No order entered under this act [30-12-1 to 30-12-11 NMSA 1978] may authorize or approve the interception of any wire or oral communication for any period longer than is necessary to achieve the objective of the authorization, nor in any event longer than thirty days. Extensions of an order may be granted, but only upon application for an extension, made in accordance with Section 30-12-3 NMSA 1978, and if the court makes the findings required by Section 30-12-4 NMSA 1978. The period of extension shall be no longer than the authorizing judge deems necessary to achieve the purpose for which it was granted, and in no event longer than thirty days. Every order and extension thereof shall contain a provision that the authorization to intercept shall be executed as soon as practicable, shall be conducted in such a way as to minimize the interception under this act and shall terminate upon attainment of the authorized objective, or in any event within thirty days. Whenever an order authorizing interception is entered pursuant to this act, the order may require reports to be made to the judge who issued the order, showing what progress has been made toward achievement of the authorized objective and the need for continued interception.
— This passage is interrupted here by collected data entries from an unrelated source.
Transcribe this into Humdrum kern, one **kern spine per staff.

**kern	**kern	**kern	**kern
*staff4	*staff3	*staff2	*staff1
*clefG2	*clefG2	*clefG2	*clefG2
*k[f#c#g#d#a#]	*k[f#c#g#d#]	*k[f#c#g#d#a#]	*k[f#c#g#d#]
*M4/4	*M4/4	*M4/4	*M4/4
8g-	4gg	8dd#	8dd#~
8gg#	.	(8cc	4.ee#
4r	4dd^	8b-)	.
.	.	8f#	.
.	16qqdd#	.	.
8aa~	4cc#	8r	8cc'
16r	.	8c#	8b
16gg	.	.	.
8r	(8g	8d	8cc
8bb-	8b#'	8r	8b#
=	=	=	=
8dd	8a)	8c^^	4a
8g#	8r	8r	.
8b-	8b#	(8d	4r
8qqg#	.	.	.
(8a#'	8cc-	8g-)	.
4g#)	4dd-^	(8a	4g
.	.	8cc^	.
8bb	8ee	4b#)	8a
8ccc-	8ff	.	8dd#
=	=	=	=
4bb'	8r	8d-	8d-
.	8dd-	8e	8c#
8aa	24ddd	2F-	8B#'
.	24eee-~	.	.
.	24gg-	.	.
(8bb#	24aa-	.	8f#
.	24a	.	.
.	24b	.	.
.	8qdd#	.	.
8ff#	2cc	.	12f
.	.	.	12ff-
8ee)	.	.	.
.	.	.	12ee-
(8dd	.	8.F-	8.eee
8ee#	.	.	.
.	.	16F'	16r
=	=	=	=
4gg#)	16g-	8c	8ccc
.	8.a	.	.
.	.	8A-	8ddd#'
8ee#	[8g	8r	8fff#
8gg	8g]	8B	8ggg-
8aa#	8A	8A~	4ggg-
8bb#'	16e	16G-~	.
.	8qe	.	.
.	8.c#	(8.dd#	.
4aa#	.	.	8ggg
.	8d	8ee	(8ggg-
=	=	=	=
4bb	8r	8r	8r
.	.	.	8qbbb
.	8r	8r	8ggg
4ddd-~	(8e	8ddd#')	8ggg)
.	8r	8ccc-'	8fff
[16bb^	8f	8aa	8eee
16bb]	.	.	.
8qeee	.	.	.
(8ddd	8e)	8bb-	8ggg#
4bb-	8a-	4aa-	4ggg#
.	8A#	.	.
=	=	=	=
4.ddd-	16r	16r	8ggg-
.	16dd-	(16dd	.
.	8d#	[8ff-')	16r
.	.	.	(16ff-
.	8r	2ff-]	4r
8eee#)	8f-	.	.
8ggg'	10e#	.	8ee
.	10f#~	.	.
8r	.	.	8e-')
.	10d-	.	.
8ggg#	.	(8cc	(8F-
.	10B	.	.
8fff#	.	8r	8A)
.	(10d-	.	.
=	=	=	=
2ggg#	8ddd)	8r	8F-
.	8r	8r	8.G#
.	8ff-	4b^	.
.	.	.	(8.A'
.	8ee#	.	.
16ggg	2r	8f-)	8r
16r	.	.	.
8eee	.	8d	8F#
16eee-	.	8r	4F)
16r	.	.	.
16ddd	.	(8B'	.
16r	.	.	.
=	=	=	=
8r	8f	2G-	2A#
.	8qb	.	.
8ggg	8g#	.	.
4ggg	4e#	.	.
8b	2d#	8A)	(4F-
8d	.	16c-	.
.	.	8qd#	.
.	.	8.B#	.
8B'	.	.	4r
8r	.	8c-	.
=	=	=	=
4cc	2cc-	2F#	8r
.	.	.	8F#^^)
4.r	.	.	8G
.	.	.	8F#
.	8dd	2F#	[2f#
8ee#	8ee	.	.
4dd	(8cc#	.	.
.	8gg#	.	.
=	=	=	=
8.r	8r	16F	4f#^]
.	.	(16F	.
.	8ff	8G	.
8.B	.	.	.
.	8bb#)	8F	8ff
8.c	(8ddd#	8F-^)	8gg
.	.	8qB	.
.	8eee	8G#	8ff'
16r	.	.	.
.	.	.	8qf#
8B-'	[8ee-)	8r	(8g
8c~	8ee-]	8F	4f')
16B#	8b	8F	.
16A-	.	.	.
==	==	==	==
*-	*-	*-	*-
The reports shall be made at such times as the judge may require.
History: 1953 Comp., § 40A-12-1.5, enacted by Laws 1973, ch. 369, § 6.
Interception of nonrelevant conversations. — This section does not forbid interception of all nonrelevant conversations, but, like the federal statute, mandates the government to conduct the surveillance so as to minimize the interception of such conversations. Factors to be considered in determining whether the government acted reasonably in a given case may include, but are not limited to, the complexity of the criminal operation, whether the callers are using ambiguous or coded language, whether the applicable telephone is public or residential, the length of time of the wiretap and of the telephone calls, and the extent of judicial supervision. State v. Manes, 1991-NMCA-025, 112 N.M. 161, 812 P.2d 1309, cert. denied, 112 N.M. 77, 811 P.2d 575, and cert. denied, 502 U.S. 942, 112 S. Ct. 381, 116 L. Ed. 2d 332 (1991).
The defendant argued that the police, who wiretapped his phone, failed to properly minimize the interception of unauthorized communications, those involving his wife, mother, and children. To prevail, he had to show a pattern of interception of innocent conversations which developed over the period of the wiretap; it was insufficient if he merely identified particular calls which he contended should not have been intercepted. State v. Manes, 1991-NMCA-025, 112 N.M. 161, 812 P.2d 1309, cert. denied, 112 N.M. 77, 811 P.2d 575, and cert. denied, 502 U.S. 942, 112 S. Ct. 381, 116 L. Ed. 2d 332 (1991).
Law reviews. — For survey of 1990-91 criminal procedure and evidence, see 22 N.M.L. Rev. 713 (1992).